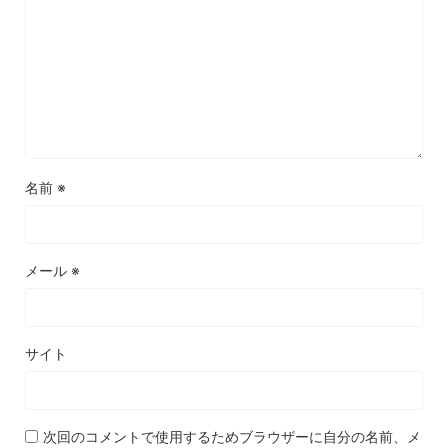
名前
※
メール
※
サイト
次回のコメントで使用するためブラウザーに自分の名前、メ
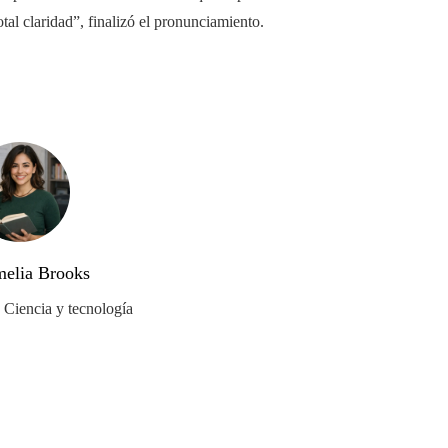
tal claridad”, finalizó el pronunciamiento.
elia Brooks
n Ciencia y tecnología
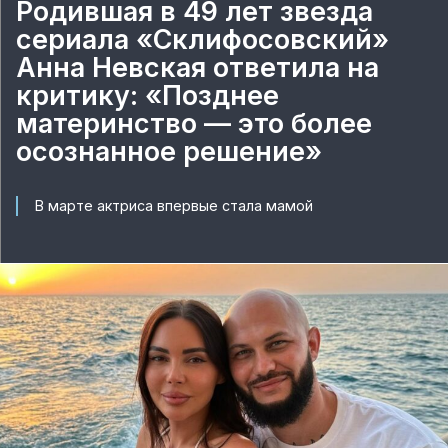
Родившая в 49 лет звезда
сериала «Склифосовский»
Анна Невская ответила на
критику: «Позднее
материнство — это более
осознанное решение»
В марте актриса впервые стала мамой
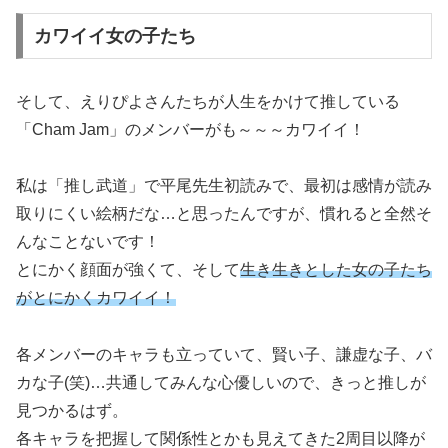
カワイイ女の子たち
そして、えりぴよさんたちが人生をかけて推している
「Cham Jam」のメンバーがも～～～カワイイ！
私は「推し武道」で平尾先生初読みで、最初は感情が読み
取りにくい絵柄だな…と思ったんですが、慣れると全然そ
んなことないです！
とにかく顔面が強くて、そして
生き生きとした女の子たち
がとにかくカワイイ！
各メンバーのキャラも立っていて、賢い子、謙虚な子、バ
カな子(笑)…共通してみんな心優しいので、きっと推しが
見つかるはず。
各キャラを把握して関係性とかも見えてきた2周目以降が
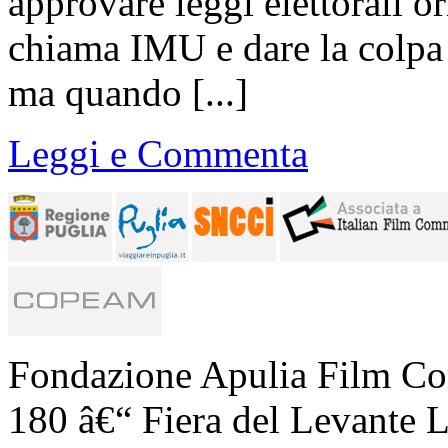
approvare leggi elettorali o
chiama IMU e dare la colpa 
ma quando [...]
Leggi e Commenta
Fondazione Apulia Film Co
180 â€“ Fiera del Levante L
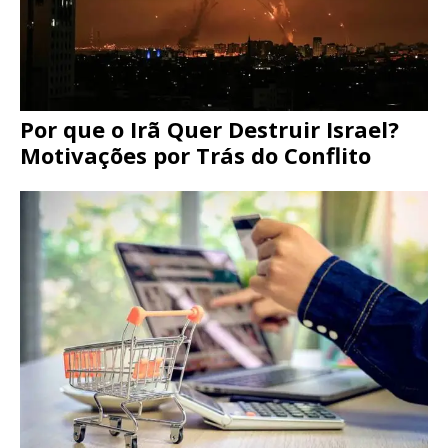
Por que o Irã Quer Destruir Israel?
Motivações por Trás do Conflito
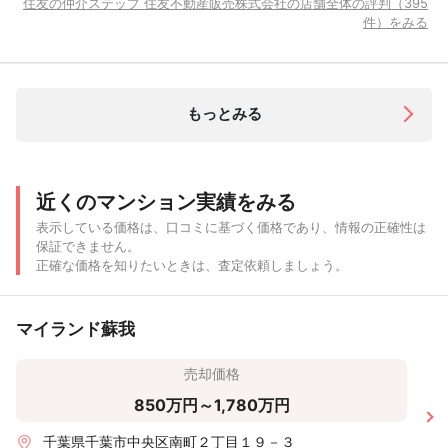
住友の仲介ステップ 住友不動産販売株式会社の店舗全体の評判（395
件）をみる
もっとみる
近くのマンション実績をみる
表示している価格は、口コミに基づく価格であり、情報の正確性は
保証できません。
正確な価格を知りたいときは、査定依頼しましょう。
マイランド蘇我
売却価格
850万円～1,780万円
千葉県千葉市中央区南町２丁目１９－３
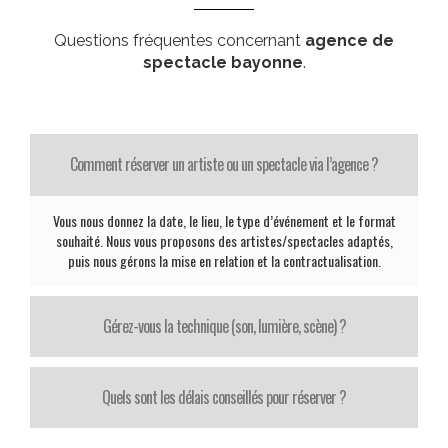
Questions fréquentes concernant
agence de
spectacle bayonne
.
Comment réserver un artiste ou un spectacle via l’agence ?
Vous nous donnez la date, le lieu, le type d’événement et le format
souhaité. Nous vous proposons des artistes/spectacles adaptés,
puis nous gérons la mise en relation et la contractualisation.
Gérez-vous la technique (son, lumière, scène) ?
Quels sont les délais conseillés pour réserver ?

__PROBLEM DETAILS__: Copy out every line of text from all the rows above, character for character, leaving out the pictures.

__RESULT OF THIS TASK__:
名前
※
メール
※
サイト
次回のコメントで使用するためブラウザーに自分の名前、メ
tal claridad”, finalizó el pronunciamiento.
elia Brooks
n Ciencia y tecnología
Родившая в 49 лет звезда
сериала «Склифосовский»
Анна Невская ответила на
критику: «Позднее
материнство — это более
осознанное решение»
В марте актриса впервые стала мамой
カワイイ女の子たち
そして、えりぴよさんたちが人生をかけて推している
「Cham Jam」のメンバーがも～～～カワイイ！
私は「推し武道」で平尾先生初読みで、最初は感情が読み
取りにくい絵柄だな…と思ったんですが、慣れると全然そ
んなことないです！
とにかく顔面が強くて、そして
生き生きとした女の子たち
がとにかくカワイイ！
各メンバーのキャラも立っていて、賢い子、謙虚な子、バ
カな子(笑)…共通してみんな心優しいので、きっと推しが
見つかるはず。
各キャラを把握して関係性とかも見えてきた2周目以降が
approvare leggi elettorali o
chiama IMU e dare la colpa 
ma quando [...]
Leggi e Commenta
Fondazione Apulia Film Co
180 â€“ Fiera del Levante L
Por que o Irã Quer Destruir Israel?
Motivações por Trás do Conflito
住友の仲介ステップ 住友不動産販売株式会社の店舗全体の評判（395
件）をみる
もっとみる
近くのマンション実績をみる
表示している価格は、口コミに基づく価格であり、情報の正確性は
保証できません。
正確な価格を知りたいときは、査定依頼しましょう。
マイランド蘇我
売却価格
850万円～1,780万円
千葉県千葉市中央区南町２丁目１９－３
Questions fréquentes concernant
agence de
spectacle bayonne
.
Comment réserver un artiste ou un spectacle via l’agence ?
Vous nous donnez la date, le lieu, le type d’événement et le format
souhaité. Nous vous proposons des artistes/spectacles adaptés,
puis nous gérons la mise en relation et la contractualisation.
Gérez-vous la technique (son, lumière, scène) ?
Quels sont les délais conseillés pour réserver ?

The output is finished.